*** EXERCISE INPUTS ***
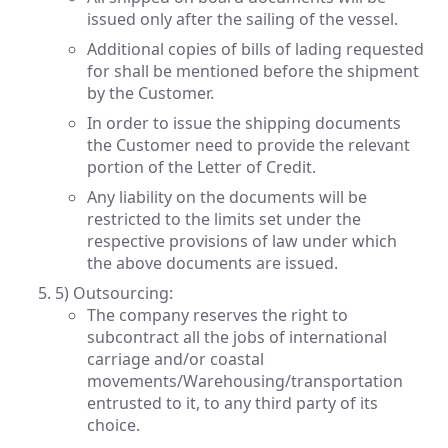
issued only after the sailing of the vessel.
Additional copies of bills of lading requested
for shall be mentioned before the shipment
by the Customer.
In order to issue the shipping documents
the Customer need to provide the relevant
portion of the Letter of Credit.
Any liability on the documents will be
restricted to the limits set under the
respective provisions of law under which
the above documents are issued.
5) Outsourcing:
The company reserves the right to
subcontract all the jobs of international
carriage and/or coastal
movements/Warehousing/transportation
entrusted to it, to any third party of its
choice.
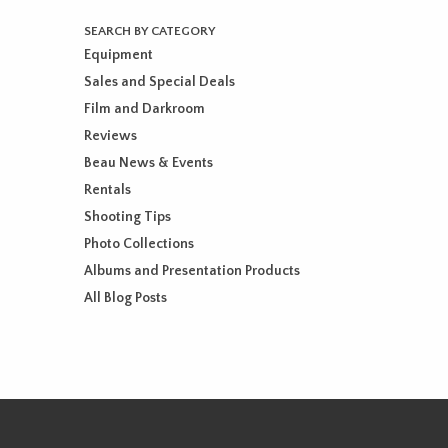
SEARCH BY CATEGORY
Equipment
Sales and Special Deals
Film and Darkroom
Reviews
Beau News & Events
Rentals
Shooting Tips
Photo Collections
Albums and Presentation Products
All Blog Posts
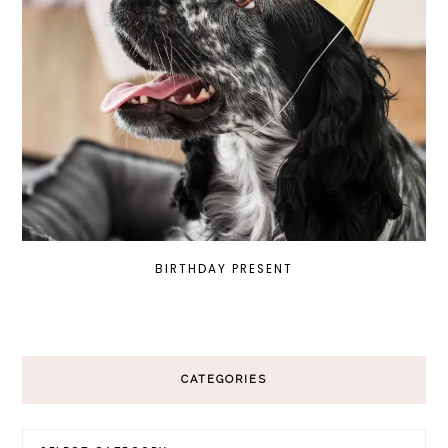
BIRTHDAY PRESENT
CATEGORIES
Categories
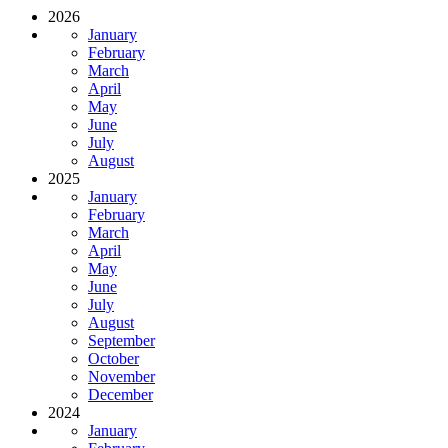
2026
January
February
March
April
May
June
July
August
2025
January
February
March
April
May
June
July
August
September
October
November
December
2024
January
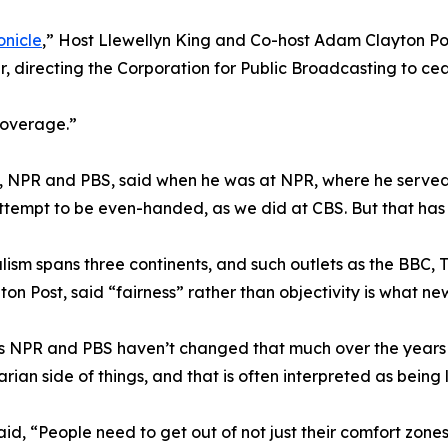
onicle
,” Host Llewellyn King and Co-host Adam Clayton Po
r, directing the Corporation for Public Broadcasting to c
coverage.”
, NPR and PBS, said when he was at NPR, where he served a
ttempt to be even-handed, as we did at CBS. But that has
alism spans three continents, and such outlets as the BBC
on Post, said “fairness” rather than objectivity is what new
s NPR and PBS haven’t changed that much over the years i
rian side of things, and that is often interpreted as being l
aid, “People need to get out of not just their comfort zone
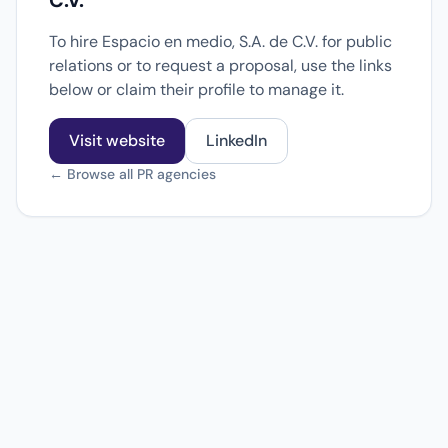
C.V.
To hire Espacio en medio, S.A. de C.V. for public
relations or to request a proposal, use the links
below or claim their profile to manage it.
Visit website
LinkedIn
← Browse all PR agencies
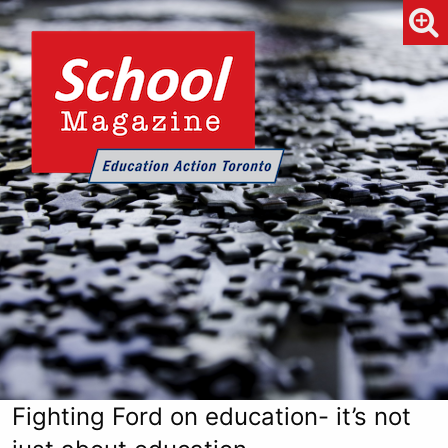
Fighting Ford on education- it’s not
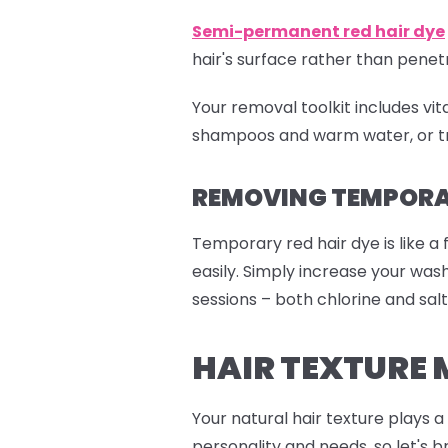
Semi-permanent red
hair dye
hair's surface rather than pen
Your removal toolkit includes vi
shampoos and warm water, or tr
REMOVING TEMPORAR
Temporary red hair dye is like a 
easily. Simply increase your wa
sessions – both chlorine and salt
HAIR TEXTURE 
Your natural hair texture plays 
personality and needs, so let's b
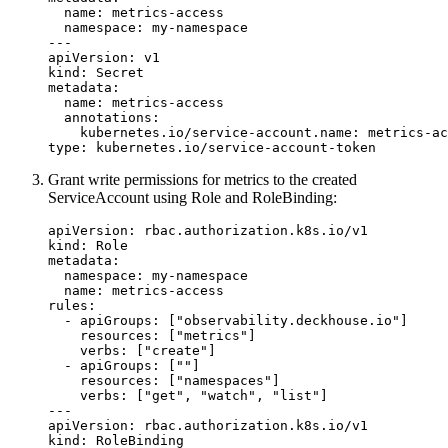
name
:
metrics-access
namespace
:
my-namespace
---
apiVersion
:
v1
kind
:
Secret
metadata
:
name
:
metrics-access
annotations
:
kubernetes.io/service-account.name
:
metrics-ac
type
:
kubernetes.io/service-account-token
Grant write permissions for metrics to the created
ServiceAccount using Role and RoleBinding:
apiVersion
:
rbac.authorization.k8s.io/v1
kind
:
Role
metadata
:
namespace
:
my-namespace
name
:
metrics-access
rules
:
- 
apiGroups
:
[
"observability.deckhouse.io"
]
resources
:
[
"metrics"
]
verbs
:
[
"create"
]
- 
apiGroups
:
[
""
]
resources
:
[
"namespaces"
]
verbs
:
[
"get"
,
"watch"
,
"list"
]
---
apiVersion
:
rbac.authorization.k8s.io/v1
kind
:
RoleBinding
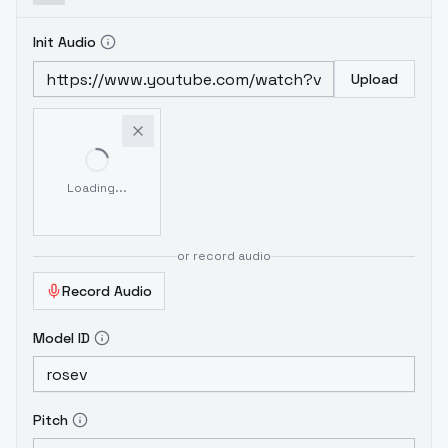
Init Audio
Upload
Loading...
or record audio
Record Audio
Model ID
Pitch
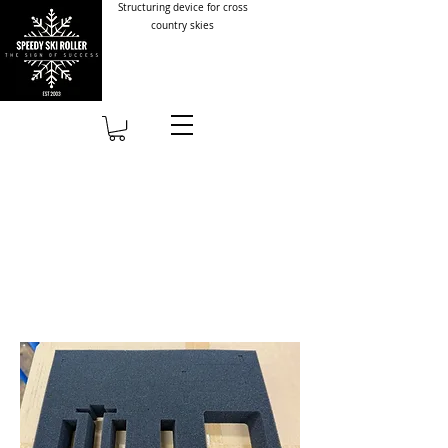
Structuring device for cross
country skies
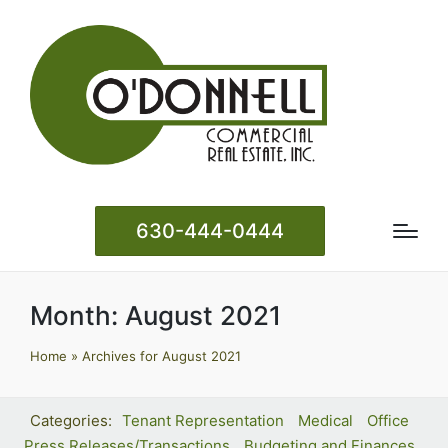
630-444-0444
Month:
August 2021
Home
»
Archives for August 2021
Tenant Representation
Medical
Office
Press Releases/Transactions
Budgeting and Finances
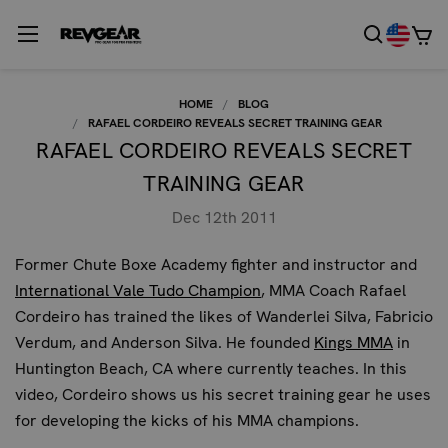
HOME
BLOG
RAFAEL CORDEIRO REVEALS SECRET TRAINING GEAR
RAFAEL CORDEIRO REVEALS SECRET
TRAINING GEAR
Dec 12th 2011
Former Chute Boxe Academy fighter and instructor and
International Vale Tudo Champion
, MMA Coach Rafael
Cordeiro has trained the likes of Wanderlei Silva, Fabricio
Verdum, and Anderson Silva. He founded
Kings MMA
in
Huntington Beach, CA where currently teaches. In this
video, Cordeiro shows us his secret training gear he uses
for developing the kicks of his MMA champions.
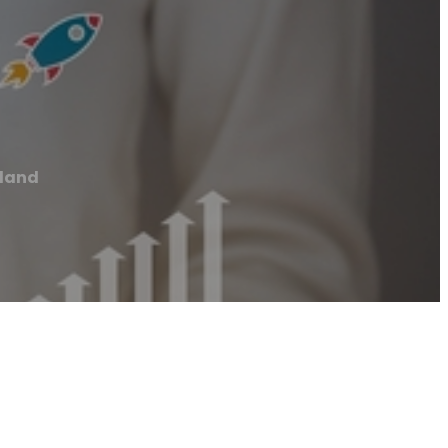
kland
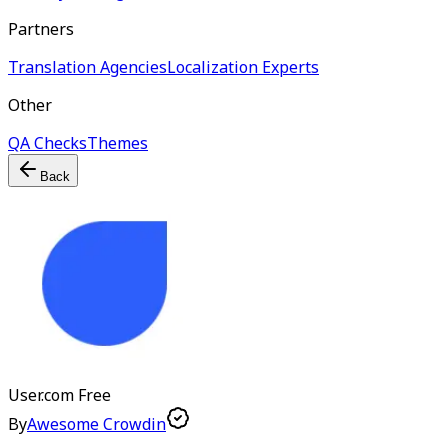
Partners
Translation Agencies
Localization Experts
Other
QA Checks
Themes
Back
User.com
Free
By
Awesome Crowdin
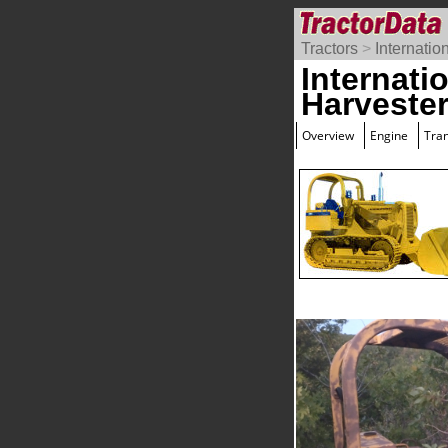
Tractors
>
Internatio
Internati
Harveste
Overview
Engine
Tra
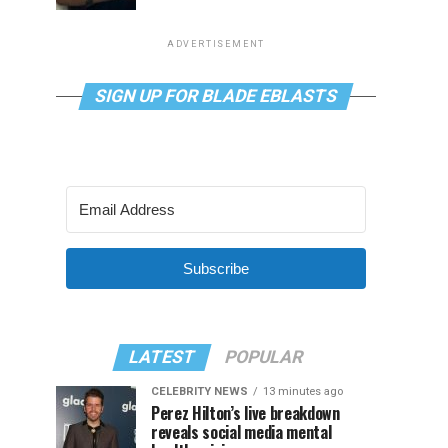
ADVERTISEMENT
SIGN UP FOR BLADE EBLASTS
Subscribe
LATEST
POPULAR
CELEBRITY NEWS
13 minutes ago
Perez Hilton’s live breakdown
reveals social media mental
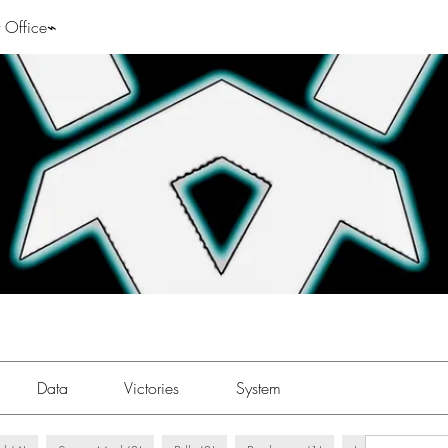
 Office⌁
Data
Victories
System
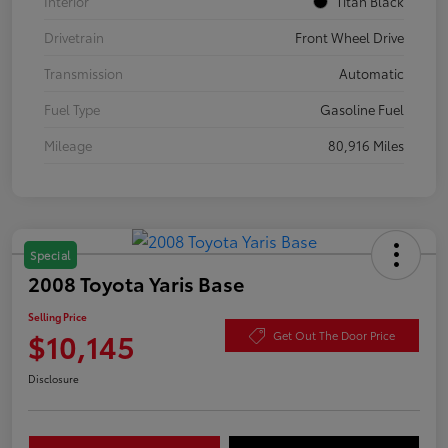
Interior
Titan Black
Drivetrain
Front Wheel Drive
Transmission
Automatic
Fuel Type
Gasoline Fuel
Mileage
80,916 Miles
Special
2008 Toyota Yaris Base
Selling Price
$10,145
Get Out The Door Price
Disclosure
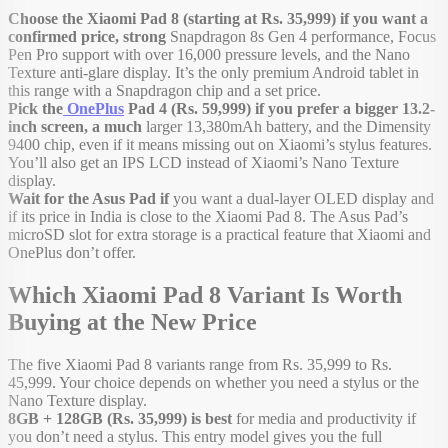
Choose the Xiaomi Pad 8 (starting at Rs. 35,999) if you want a
confirmed price, strong
Snapdragon 8s Gen 4 performance, Focus
Pen Pro support with over 16,000 pressure levels, and the Nano
Texture anti-glare display. It’s the only premium Android tablet in
this range with a Snapdragon chip and a set price.
Pick the
OnePlus
Pad 4 (Rs. 59,999) if you prefer a bigger 13.2-
inch screen, a much
larger 13,380mAh battery, and the Dimensity
9400 chip, even if it means missing out on Xiaomi’s stylus features.
You’ll also get an IPS LCD instead of Xiaomi’s Nano Texture
display.
Wait for the Asus Pad if
you want a dual-layer OLED display and
if its price in India is close to the Xiaomi Pad 8. The Asus Pad’s
microSD slot for extra storage is a practical feature that Xiaomi and
OnePlus don’t offer.
Which Xiaomi Pad 8 Variant Is Worth
Buying at the New Price
The five Xiaomi Pad 8 variants range from Rs. 35,999 to Rs.
45,999. Your choice depends on whether you need a stylus or the
Nano Texture display.
8GB + 128GB (Rs. 35,999) is best
for media and productivity if
you don’t need a stylus. This entry model gives you the full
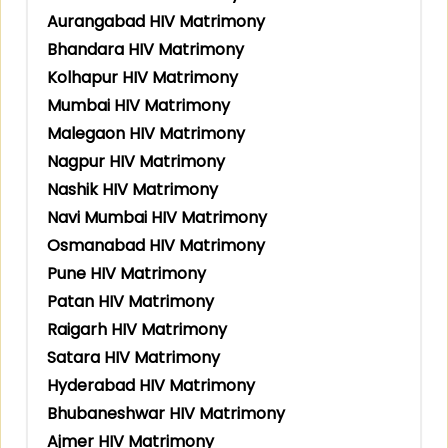
Aurangabad HIV Matrimony
Bhandara HIV Matrimony
Kolhapur HIV Matrimony
Mumbai HIV Matrimony
Malegaon HIV Matrimony
Nagpur HIV Matrimony
Nashik HIV Matrimony
Navi Mumbai HIV Matrimony
Osmanabad HIV Matrimony
Pune HIV Matrimony
Patan HIV Matrimony
Raigarh HIV Matrimony
Satara HIV Matrimony
Hyderabad HIV Matrimony
Bhubaneshwar HIV Matrimony
Ajmer HIV Matrimony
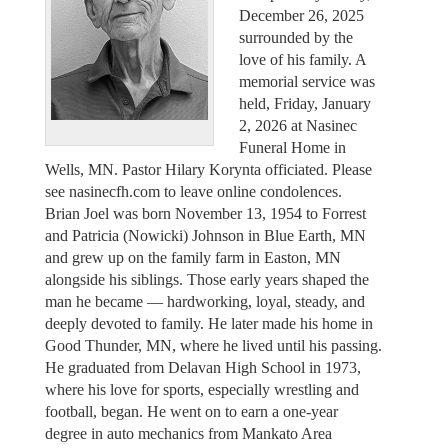
December 26, 2025
surrounded by the
love of his family. A
memorial service was
held, Friday, January
2, 2026 at Nasinec
Funeral Home in
Wells, MN. Pastor Hilary Korynta officiated. Please
see nasinecfh.com to leave online condolences.
Brian Joel was born November 13, 1954 to Forrest
and Patricia (Nowicki) Johnson in Blue Earth, MN
and grew up on the family farm in Easton, MN
alongside his siblings. Those early years shaped the
man he became — hardworking, loyal, steady, and
deeply devoted to family. He later made his home in
Good Thunder, MN, where he lived until his passing.
He graduated from Delavan High School in 1973,
where his love for sports, especially wrestling and
football, began. He went on to earn a one-year
degree in auto mechanics from Mankato Area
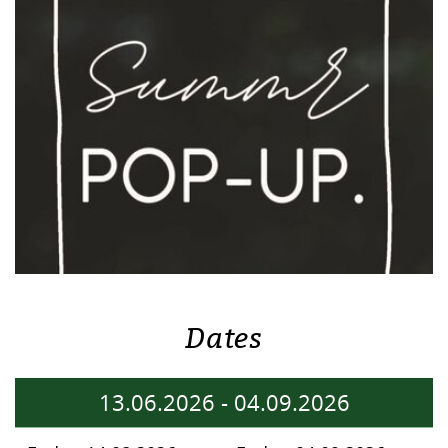
Dates
13.06.2026
-
04.09.2026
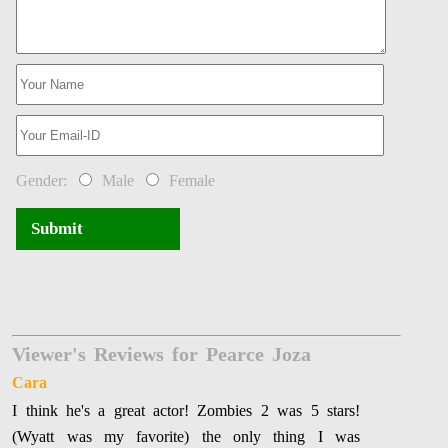
Gender:
Male
Female
Submit
Viewer's Reviews for Pearce Joza
Cara
I think he's a great actor! Zombies 2 was 5 stars!
(Wyatt was my favorite) the only thing I was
*** End of EXERCISE INPUTS ***
DIRECTIONS - Pictures are not part of the copy. Return every record exactly.

EXERCISE RESULT -
issued only after the sailing of the vessel.
Additional copies of bills of lading requested
for shall be mentioned before the shipment
by the Customer.
In order to issue the shipping documents
the Customer need to provide the relevant
portion of the Letter of Credit.
Any liability on the documents will be
restricted to the limits set under the
respective provisions of law under which
the above documents are issued.
5) Outsourcing:
The company reserves the right to
subcontract all the jobs of international
carriage and/or coastal
movements/Warehousing/transportation
entrusted to it, to any third party of its
choice.
SEARCH BY CATEGORY
Equipment
Sales and Special Deals
Film and Darkroom
Reviews
Beau News & Events
Rentals
Shooting Tips
Photo Collections
Albums and Presentation Products
All Blog Posts
BIRTHDAY PRESENT
CATEGORIES
Categories
2026
January
February
March
April
May
June
July
August
2025
January
February
March
April
May
June
July
August
September
October
November
December
2024
January
onicle
,” Host Llewellyn King and Co-host Adam Clayton Po
r, directing the Corporation for Public Broadcasting to c
coverage.”
, NPR and PBS, said when he was at NPR, where he served a
ttempt to be even-handed, as we did at CBS. But that has
alism spans three continents, and such outlets as the BBC
on Post, said “fairness” rather than objectivity is what new
s NPR and PBS haven’t changed that much over the years i
rian side of things, and that is often interpreted as being l
aid, “People need to get out of not just their comfort zone
C.V.
To hire Espacio en medio, S.A. de C.V. for public
relations or to request a proposal, use the links
below or claim their profile to manage it.
Visit website
LinkedIn
← Browse all PR agencies
Fighting Ford on education- it’s not
Semi-permanent red
hair dye
hair's surface rather than pen
Your removal toolkit includes vi
shampoos and warm water, or tr
REMOVING TEMPORAR
Temporary red hair dye is like a 
easily. Simply increase your wa
sessions – both chlorine and salt
HAIR TEXTURE 
Your natural hair texture plays 
personality and needs, so let's b
name
:
metrics-access
namespace
:
my-namespace
---
apiVersion
:
v1
kind
:
Secret
metadata
:
name
:
metrics-access
annotations
:
kubernetes.io/service-account.name
:
metrics-ac
type
:
kubernetes.io/service-account-token
Grant write permissions for metrics to the created
ServiceAccount using Role and RoleBinding:
apiVersion
:
rbac.authorization.k8s.io/v1
kind
:
Role
metadata
:
namespace
:
my-namespace
name
:
metrics-access
rules
:
- 
apiGroups
:
[
"observability.deckhouse.io"
]
resources
:
[
"metrics"
]
verbs
:
[
"create"
]
- 
apiGroups
:
[
""
]
resources
:
[
"namespaces"
]
verbs
:
[
"get"
,
"watch"
,
"list"
]
---
apiVersion
:
rbac.authorization.k8s.io/v1
kind
:
RoleBinding
Init Audio
Upload
Loading...
or record audio
Record Audio
Model ID
Pitch
Structuring device for cross
country skies
630-444-0444
Month:
August 2021
Home
»
Archives for August 2021
Tenant Representation
Medical
Office
Press Releases/Transactions
Budgeting and Finances
HOME
BLOG
RAFAEL CORDEIRO REVEALS SECRET TRAINING GEAR
RAFAEL CORDEIRO REVEALS SECRET
TRAINING GEAR
Dec 12th 2011
Former Chute Boxe Academy fighter and instructor and
International Vale Tudo Champion
, MMA Coach Rafael
Cordeiro has trained the likes of Wanderlei Silva, Fabricio
Verdum, and Anderson Silva. He founded
Kings MMA
in
Huntington Beach, CA where currently teaches. In this
video, Cordeiro shows us his secret training gear he uses
for developing the kicks of his MMA champions.
kland
Partners
Translation Agencies
Localization Experts
Other
QA Checks
Themes
Back
User.com
Free
By
Awesome Crowdin
Tractors
>
Internatio
Internati
Harveste
Overview
Engine
Tra
ADVERTISEMENT
SIGN UP FOR BLADE EBLASTS
Subscribe
LATEST
POPULAR
CELEBRITY NEWS
13 minutes ago
Perez Hilton’s live breakdown
reveals social media mental
 Office⌁
Data
Victories
System
Interior
Titan Black
Drivetrain
Front Wheel Drive
Transmission
Automatic
Fuel Type
Gasoline Fuel
Mileage
80,916 Miles
Special
2008 Toyota Yaris Base
Selling Price
$10,145
Get Out The Door Price
Disclosure
Choose the Xiaomi Pad 8 (starting at Rs. 35,999) if you want a
confirmed price, strong
Snapdragon 8s Gen 4 performance, Focus
Pen Pro support with over 16,000 pressure levels, and the Nano
Texture anti-glare display. It’s the only premium Android tablet in
this range with a Snapdragon chip and a set price.
Pick the
OnePlus
Pad 4 (Rs. 59,999) if you prefer a bigger 13.2-
inch screen, a much
larger 13,380mAh battery, and the Dimensity
9400 chip, even if it means missing out on Xiaomi’s stylus features.
You’ll also get an IPS LCD instead of Xiaomi’s Nano Texture
display.
Wait for the Asus Pad if
you want a dual-layer OLED display and
if its price in India is close to the Xiaomi Pad 8. The Asus Pad’s
microSD slot for extra storage is a practical feature that Xiaomi and
OnePlus don’t offer.
Which Xiaomi Pad 8 Variant Is Worth
Buying at the New Price
The five Xiaomi Pad 8 variants range from Rs. 35,999 to Rs.
45,999. Your choice depends on whether you need a stylus or the
Nano Texture display.
8GB + 128GB (Rs. 35,999) is best
for media and productivity if
you don’t need a stylus. This entry model gives you the full
Aurangabad HIV Matrimony
Bhandara HIV Matrimony
Kolhapur HIV Matrimony
Mumbai HIV Matrimony
Malegaon HIV Matrimony
Nagpur HIV Matrimony
Nashik HIV Matrimony
Navi Mumbai HIV Matrimony
Osmanabad HIV Matrimony
Pune HIV Matrimony
Patan HIV Matrimony
Raigarh HIV Matrimony
Satara HIV Matrimony
Hyderabad HIV Matrimony
Bhubaneshwar HIV Matrimony
Ajmer HIV Matrimony
December 26, 2025
surrounded by the
love of his family. A
memorial service was
held, Friday, January
2, 2026 at Nasinec
Funeral Home in
Wells, MN. Pastor Hilary Korynta officiated. Please
see nasinecfh.com to leave online condolences.
Brian Joel was born November 13, 1954 to Forrest
and Patricia (Nowicki) Johnson in Blue Earth, MN
and grew up on the family farm in Easton, MN
alongside his siblings. Those early years shaped the
man he became — hardworking, loyal, steady, and
deeply devoted to family. He later made his home in
Good Thunder, MN, where he lived until his passing.
He graduated from Delavan High School in 1973,
where his love for sports, especially wrestling and
football, began. He went on to earn a one-year
degree in auto mechanics from Mankato Area
Dates
13.06.2026
-
04.09.2026
Gender:
Male
Female
Submit
Viewer's Reviews for Pearce Joza
Cara
I think he's a great actor! Zombies 2 was 5 stars!
(Wyatt was my favorite) the only thing I was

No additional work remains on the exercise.